BeETL: Extensible Python/Polars-based ETL Framework

BeETL was born from a job as Integration Developer where a majority of the integrations we develop follow the same pattern - get here, transform a little, put there (with the middle step frequently missing altogether).
After building our 16th integration between the same two systems with another manual template, we decided to build BeETL. BeETL is currently limited to one datasource per source and destination per sync, but this will be expanded in the future. One configuration can contain multiple syncs.

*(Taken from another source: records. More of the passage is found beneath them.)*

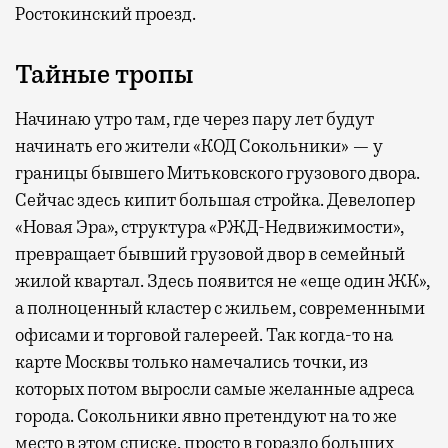
Ростокинский проезд.
Тайные тропы
Начинаю утро там, где через пару лет будут
начинать его жители «КОД Сокольники» — у
границы бывшего Митьковского грузового двора.
Сейчас здесь кипит большая стройка. Девелопер
«Новая Эра», структура «РЖД-Недвижимости»,
превращает бывший грузовой двор в семейный
жилой квартал. Здесь появится не «еще один ЖК»,
а полноценный кластер с жильем, современными
офисами и торговой галереей. Так когда-то на
карте Москвы только намечались точки, из
которых потом выросли самые желанные адреса
города. Сокольники явно претендуют на то же
место в этом списке, просто в гораздо больших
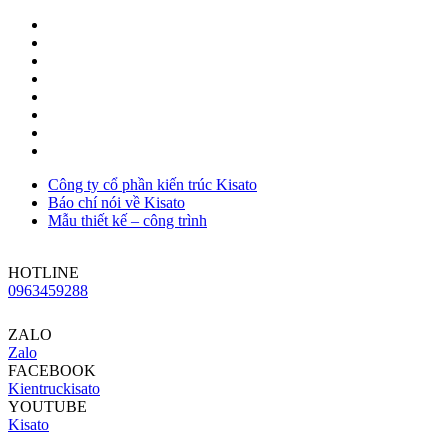
Công ty cổ phần kiến trúc Kisato
Báo chí nói về Kisato
Mẫu thiết kế – công trình
HOTLINE
0963459288
ZALO
Zalo
FACEBOOK
Kientruckisato
YOUTUBE
Kisato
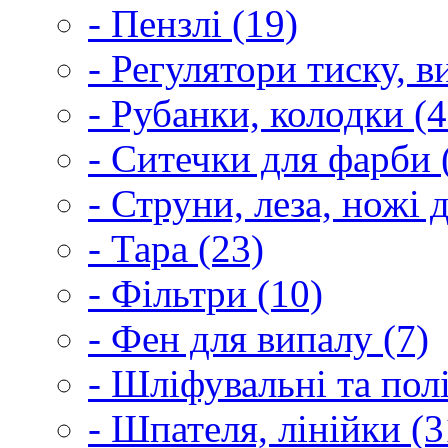
- Пензлі (19)
- Регулятори тиску, 
- Рубанки, колодки (4
- Ситечки для фарби 
- Струни, леза, ножі 
- Тара (23)
- Фільтри (10)
- Фен для випалу (7)
- Шліфувальні та пол
- Шпателя, лінійки (3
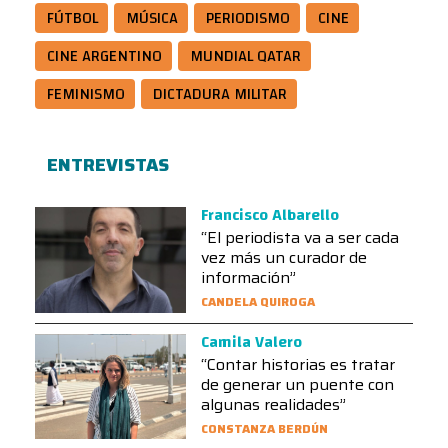
FÚTBOL
MÚSICA
PERIODISMO
CINE
CINE ARGENTINO
MUNDIAL QATAR
FEMINISMO
DICTADURA MILITAR
ENTREVISTAS
Francisco Albarello
“El periodista va a ser cada
vez más un curador de
información”
CANDELA QUIROGA
Camila Valero
“Contar historias es tratar
de generar un puente con
algunas realidades”
CONSTANZA BERDÚN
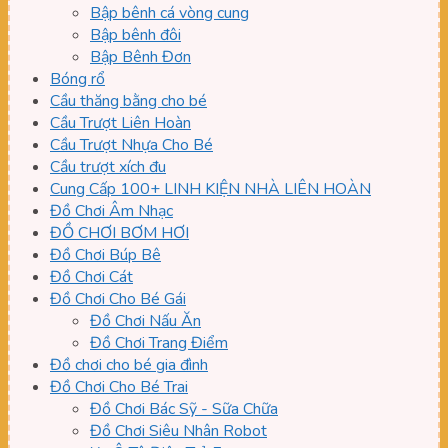
Bập bênh cá vòng cung
Bập bênh đôi
Bập Bênh Đơn
Bóng rổ
Cầu thăng bằng cho bé
Cầu Trượt Liên Hoàn
Cầu Trượt Nhựa Cho Bé
Cầu trượt xích đu
Cung Cấp 100+ LINH KIỆN NHÀ LIÊN HOÀN
Đồ Chơi Âm Nhạc
ĐỒ CHƠI BƠM HƠI
Đồ Chơi Búp Bê
Đồ Chơi Cát
Đồ Chơi Cho Bé Gái
Đồ Chơi Nấu Ăn
Đồ Chơi Trang Điểm
Đồ chơi cho bé gia đình
Đồ Chơi Cho Bé Trai
Đồ Chơi Bác Sỹ - Sữa Chữa
Đồ Chơi Siêu Nhân Robot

Note: Even though some of the configuration below is in YAML format, you can also use JSON or a python dictionary.
TOC
Minimal example
from src.beetl.beetl import Beetl, BeetlConfig
config = BeetlConfig({
"version": "V1"
"sources": [
{
"name": "Sqlserver",
"type": "Sqlserver",
"connection": {
"settings": {
"connection_string": "Server=myServerAddress;Database=myDataBase;User Id=myUsername;Password=myPassword;"
}
}
},
"sync": [
{
"name": "Sync between two tables in a sql server",
"source": "Sqlserver",
"sourceConfig": {
"query": "SELECT id, name, email FROM users"
}
"destination": "SqlServer",
"destinationConfig": {
"table": "users",
"unique_columns": ["id"]
}
"comparisonColumns": [
{
"name": "id",
"type": "Int32",
"unique": True
},
{
"name": "name",
"type": "Utf8"
},
{
"name": "email",
"type": "Utf8"
}
]
}
]
})
Beetl(config).sync()
Installation
From PyPi
python -m pip install beetl
python -m pip install beetl[xsl]
From Source
git clone https://github.com/Hoglandets-IT/beetl.git
cd ./beetl
python -m pip install build
python -m build
python -m pip install ./dist/*.tar.gz
Getting Started
All the latest information about how to use beetl is located at the official docs.
Development Environment
The easiest way to get started is to use the included devcontainer.
Requirements
- Docker
- Visual Studio Code
Steps
- Clone the repository.
- Open the repository in Visual Studio Code.
- Install the recommended extensions.
- Using the command palette (
ctrl+shift+p
) search for reopen in container
and run it.
- The devcontainer will now be provisioned in your local docker instance and vscode will automatically connect to it.
- You can now use the included launch profiles to either open the docs or run the tests file.
- You can also use the built-in test explorer to run the available test.